**풀어 볼 문제:**
아래 자료에서 "For profiling SwiftyJSON" 문구가 들어 있는 줄부터 "### My 2020 works" 문구가 들어 있는 줄까지, 양 끝 줄을 포함한 모든 줄을 한 글자도 바꾸지 말고 원문 그대로 다시 적으시오.

**과제 자료:**

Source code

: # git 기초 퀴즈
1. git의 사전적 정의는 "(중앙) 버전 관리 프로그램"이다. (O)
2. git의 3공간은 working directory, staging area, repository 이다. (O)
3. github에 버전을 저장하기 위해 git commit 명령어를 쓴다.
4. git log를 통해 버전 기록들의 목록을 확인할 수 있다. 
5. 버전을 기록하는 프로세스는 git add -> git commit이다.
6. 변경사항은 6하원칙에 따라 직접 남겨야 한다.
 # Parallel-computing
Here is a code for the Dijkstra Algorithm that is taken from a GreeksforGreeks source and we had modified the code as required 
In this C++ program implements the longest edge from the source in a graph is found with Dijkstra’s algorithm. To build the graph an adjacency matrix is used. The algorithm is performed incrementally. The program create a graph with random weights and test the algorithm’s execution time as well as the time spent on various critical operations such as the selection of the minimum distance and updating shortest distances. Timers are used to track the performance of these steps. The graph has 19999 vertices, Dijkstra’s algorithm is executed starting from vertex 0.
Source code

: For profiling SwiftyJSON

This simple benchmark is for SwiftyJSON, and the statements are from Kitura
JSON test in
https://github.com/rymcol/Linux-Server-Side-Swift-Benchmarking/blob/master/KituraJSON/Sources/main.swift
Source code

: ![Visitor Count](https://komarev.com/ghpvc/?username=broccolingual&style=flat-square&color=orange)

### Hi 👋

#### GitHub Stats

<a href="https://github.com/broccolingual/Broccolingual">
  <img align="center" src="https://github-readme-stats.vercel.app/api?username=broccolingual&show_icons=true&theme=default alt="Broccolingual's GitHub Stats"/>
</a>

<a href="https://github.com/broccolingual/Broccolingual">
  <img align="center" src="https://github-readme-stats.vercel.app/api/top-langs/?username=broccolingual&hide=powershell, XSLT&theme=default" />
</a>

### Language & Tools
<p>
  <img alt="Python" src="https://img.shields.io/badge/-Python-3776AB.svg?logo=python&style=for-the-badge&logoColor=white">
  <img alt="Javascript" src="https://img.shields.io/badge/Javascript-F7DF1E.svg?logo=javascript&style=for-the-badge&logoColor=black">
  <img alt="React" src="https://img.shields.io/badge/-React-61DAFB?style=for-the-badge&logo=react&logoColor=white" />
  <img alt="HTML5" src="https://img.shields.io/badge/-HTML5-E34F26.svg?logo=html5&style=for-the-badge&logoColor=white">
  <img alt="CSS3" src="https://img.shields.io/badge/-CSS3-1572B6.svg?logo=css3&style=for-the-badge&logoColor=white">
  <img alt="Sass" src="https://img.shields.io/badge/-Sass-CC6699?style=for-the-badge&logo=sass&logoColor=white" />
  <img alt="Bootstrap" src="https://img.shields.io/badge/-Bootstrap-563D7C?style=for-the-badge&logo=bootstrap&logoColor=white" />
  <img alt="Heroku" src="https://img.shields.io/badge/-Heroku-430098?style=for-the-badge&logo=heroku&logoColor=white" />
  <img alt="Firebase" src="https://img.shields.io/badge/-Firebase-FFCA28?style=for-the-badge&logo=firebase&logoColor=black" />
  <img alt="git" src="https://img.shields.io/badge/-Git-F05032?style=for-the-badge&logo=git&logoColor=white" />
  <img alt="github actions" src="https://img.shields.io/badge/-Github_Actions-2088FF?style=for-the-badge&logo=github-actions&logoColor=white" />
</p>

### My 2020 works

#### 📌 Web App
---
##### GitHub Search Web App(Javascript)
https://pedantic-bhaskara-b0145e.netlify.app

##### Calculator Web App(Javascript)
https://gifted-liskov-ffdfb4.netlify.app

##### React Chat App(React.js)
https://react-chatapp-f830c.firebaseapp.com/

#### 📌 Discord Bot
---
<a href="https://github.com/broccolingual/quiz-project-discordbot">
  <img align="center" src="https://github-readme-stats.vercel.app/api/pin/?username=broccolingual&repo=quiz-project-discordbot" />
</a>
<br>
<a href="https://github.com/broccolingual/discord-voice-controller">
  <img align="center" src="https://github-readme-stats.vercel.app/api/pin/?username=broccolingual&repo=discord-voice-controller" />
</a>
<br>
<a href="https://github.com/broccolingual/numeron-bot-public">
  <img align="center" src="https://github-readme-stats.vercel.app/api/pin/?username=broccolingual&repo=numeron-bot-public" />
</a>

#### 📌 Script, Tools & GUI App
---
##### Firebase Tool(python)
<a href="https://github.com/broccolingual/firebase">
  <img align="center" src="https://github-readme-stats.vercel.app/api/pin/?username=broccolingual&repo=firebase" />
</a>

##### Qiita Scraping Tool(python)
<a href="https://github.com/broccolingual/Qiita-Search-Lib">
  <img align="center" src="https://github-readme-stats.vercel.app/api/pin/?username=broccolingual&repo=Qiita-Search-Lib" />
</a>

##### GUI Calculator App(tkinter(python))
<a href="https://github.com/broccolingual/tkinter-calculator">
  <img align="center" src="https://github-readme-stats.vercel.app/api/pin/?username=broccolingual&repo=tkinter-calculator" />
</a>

**연습 결과:**
: For profiling SwiftyJSON

This simple benchmark is for SwiftyJSON, and the statements are from Kitura
JSON test in
https://github.com/rymcol/Linux-Server-Side-Swift-Benchmarking/blob/master/KituraJSON/Sources/main.swift
Source code

: ![Visitor Count](https://komarev.com/ghpvc/?username=broccolingual&style=flat-square&color=orange)

### Hi 👋

#### GitHub Stats

<a href="https://github.com/broccolingual/Broccolingual">
  <img align="center" src="https://github-readme-stats.vercel.app/api?username=broccolingual&show_icons=true&theme=default alt="Broccolingual's GitHub Stats"/>
</a>

<a href="https://github.com/broccolingual/Broccolingual">
  <img align="center" src="https://github-readme-stats.vercel.app/api/top-langs/?username=broccolingual&hide=powershell, XSLT&theme=default" />
</a>

### Language & Tools
<p>
  <img alt="Python" src="https://img.shields.io/badge/-Python-3776AB.svg?logo=python&style=for-the-badge&logoColor=white">
  <img alt="Javascript" src="https://img.shields.io/badge/Javascript-F7DF1E.svg?logo=javascript&style=for-the-badge&logoColor=black">
  <img alt="React" src="https://img.shields.io/badge/-React-61DAFB?style=for-the-badge&logo=react&logoColor=white" />
  <img alt="HTML5" src="https://img.shields.io/badge/-HTML5-E34F26.svg?logo=html5&style=for-the-badge&logoColor=white">
  <img alt="CSS3" src="https://img.shields.io/badge/-CSS3-1572B6.svg?logo=css3&style=for-the-badge&logoColor=white">
  <img alt="Sass" src="https://img.shields.io/badge/-Sass-CC6699?style=for-the-badge&logo=sass&logoColor=white" />
  <img alt="Bootstrap" src="https://img.shields.io/badge/-Bootstrap-563D7C?style=for-the-badge&logo=bootstrap&logoColor=white" />
  <img alt="Heroku" src="https://img.shields.io/badge/-Heroku-430098?style=for-the-badge&logo=heroku&logoColor=white" />
  <img alt="Firebase" src="https://img.shields.io/badge/-Firebase-FFCA28?style=for-the-badge&logo=firebase&logoColor=black" />
  <img alt="git" src="https://img.shields.io/badge/-Git-F05032?style=for-the-badge&logo=git&logoColor=white" />
  <img alt="github actions" src="https://img.shields.io/badge/-Github_Actions-2088FF?style=for-the-badge&logo=github-actions&logoColor=white" />
</p>

### My 2020 works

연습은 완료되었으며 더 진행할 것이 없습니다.